Once again, we have a home grown massacre that focuses our attention on a long standing problem in the American psyche. If it were just one sick soul as perpetrator, we could relegate him to the prisons of the mentally ill or to death row. But we all know the soul sickness is deeper than that.

It's ironic that in the same week we experienced the murders in Charleston, we heard the story about Rachel Dolezal, the Seattle NAACP President who resigned because of the controversy over her race. Her birth certificate says she is "white." She has been passing herself off as "black," saying in a recent interview that she has identified with being African American since a young age. It makes one think of the recent attention on the transgendered, where one's identity, one's psyche or soul, is different from one's physical characteristics.

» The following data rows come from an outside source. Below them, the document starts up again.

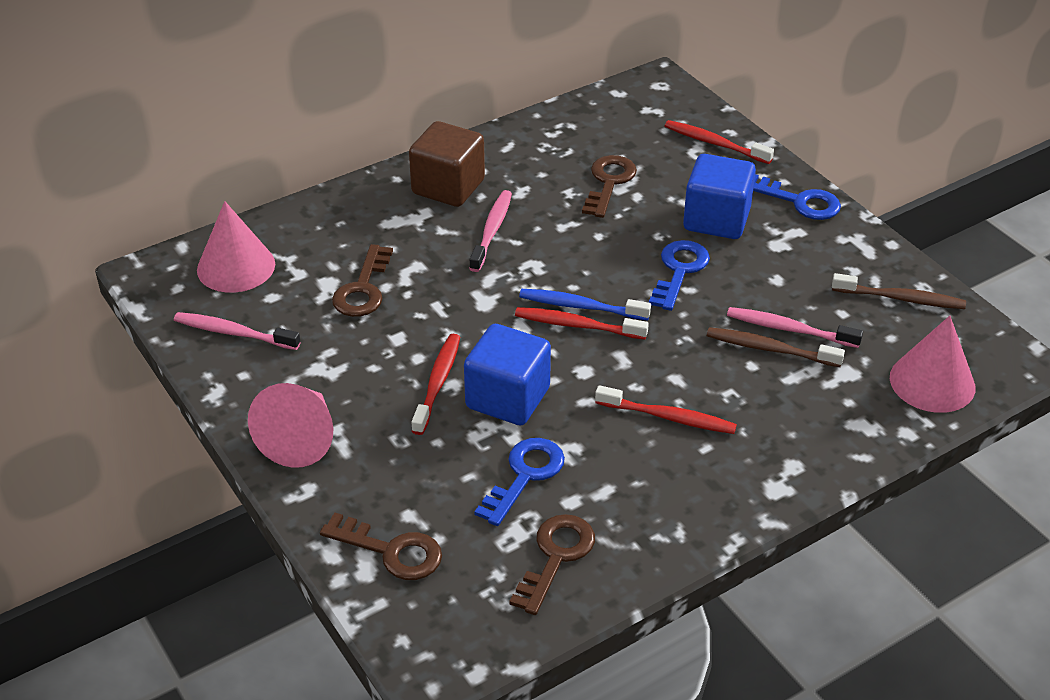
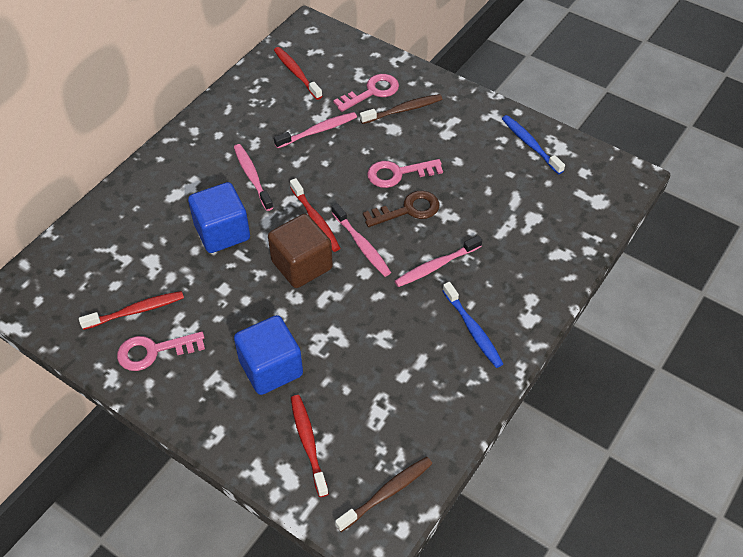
blue key: 3 -> 0
blue toothbrush: 1 -> 2
brown key: 4 -> 1
pink cone: 3 -> 0
pink key: 0 -> 3
pink toothbrush: 3 -> 4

Or consider the irony of how blood quantum is used to determine whether one is "Indian" or not. Because of intermarriage, the "red race" and the "white race" have gotten all mixed up. So in order to be considered Native American by Native Nations and the U.S. Government, you need to know your genealogical history so you can prove you're maybe 1/8, or whatever, of Indian blood.
And then you have what Native Americans call "wannabes," the whites who would like to be Indian. Some who make a life in Indian country may well believe they have the soul of an Indian, like Rachel Dolezal believes her true identity is African American.
The irony multiplies when we look seriously at the origins of the concept of "race." There is good reason to believe the concept started with the German philosopher Christoph Meiners in his The Outline of History of Mankind in 1785. Meiners proposed two races, Caucasians and Mongolians. He considered Caucasians (from the southern Caucasus region) more physically attractive because of their paler skin ("whitest, most blooming and most delicate skin"). He also considered them more sensitive and morally virtuous. Europeans with darker skins he considered "dirty whites," mixed with Mongolians.
His work was continued by one of the founders of anthropology, Johann Blumenbach, who added the study of skull structure and facial features to skin color distinctions. He wrote On the Natural Variety of Mankind in which he identified the "White, Yellow, Brown, Black and Red" races.
Both Meiners work and the work of Blumenbach have been used over the years by scientists and others to justify political policies like segregation, immigration restrictions and other opinions rooted in prejudice and stereotyping. Just listen to some of the candidates running for President in the U.S. today and you hear some of the same racially based stereotypes.
The reality is, there is only one race, the human race. Don't get me wrong. The color of your skin makes a difference, a huge difference in this country and elsewhere. Racial distinctions are still implicit in all of our social institutions. But it's not something inherent in who we are as people. Whatever distinctions are made, whether on the basis of skin color or skull structure or facial features or cultural characteristics or genealogy, the writers of the Genesis story and the Preamble to the Declaration of Independence were right, we are all created equal. Distinctions we create to make someone else the other, aren't a given. We make them. At base, we're all humans.
It's astonishing what lengths people will go to, to separate themselves from others who they see as below them. One could say that those who would use human differences to separate the beloved from each other, are falling victim to Christianity's original sin. There are several ideas as to what Adam and Eve eating the apple represents. But in God's eyes, in the Genesis story, the first humans are trying to be more than they are meant to be. They lack humility!
One gets the same message in the story of the tower of Babel in the Hebrew Scriptures. This is the story that tells us of the origins of our human divisions. What is the cause? Once again, it's the attempt to be more than we are created to be. It's that sense of human arrogance that we can reach the heavens and be like God ourselves. It's a sense of moral and spiritual entitlement (and in the American empire; economic, military, political and racial entitlement).
Perhaps the fundamental human value in short supply is humility. It's hard to shoot up a church when you're humble. When it comes to race and racism, a little humility mixed with a fundamental commitment to the human race, could go a long way.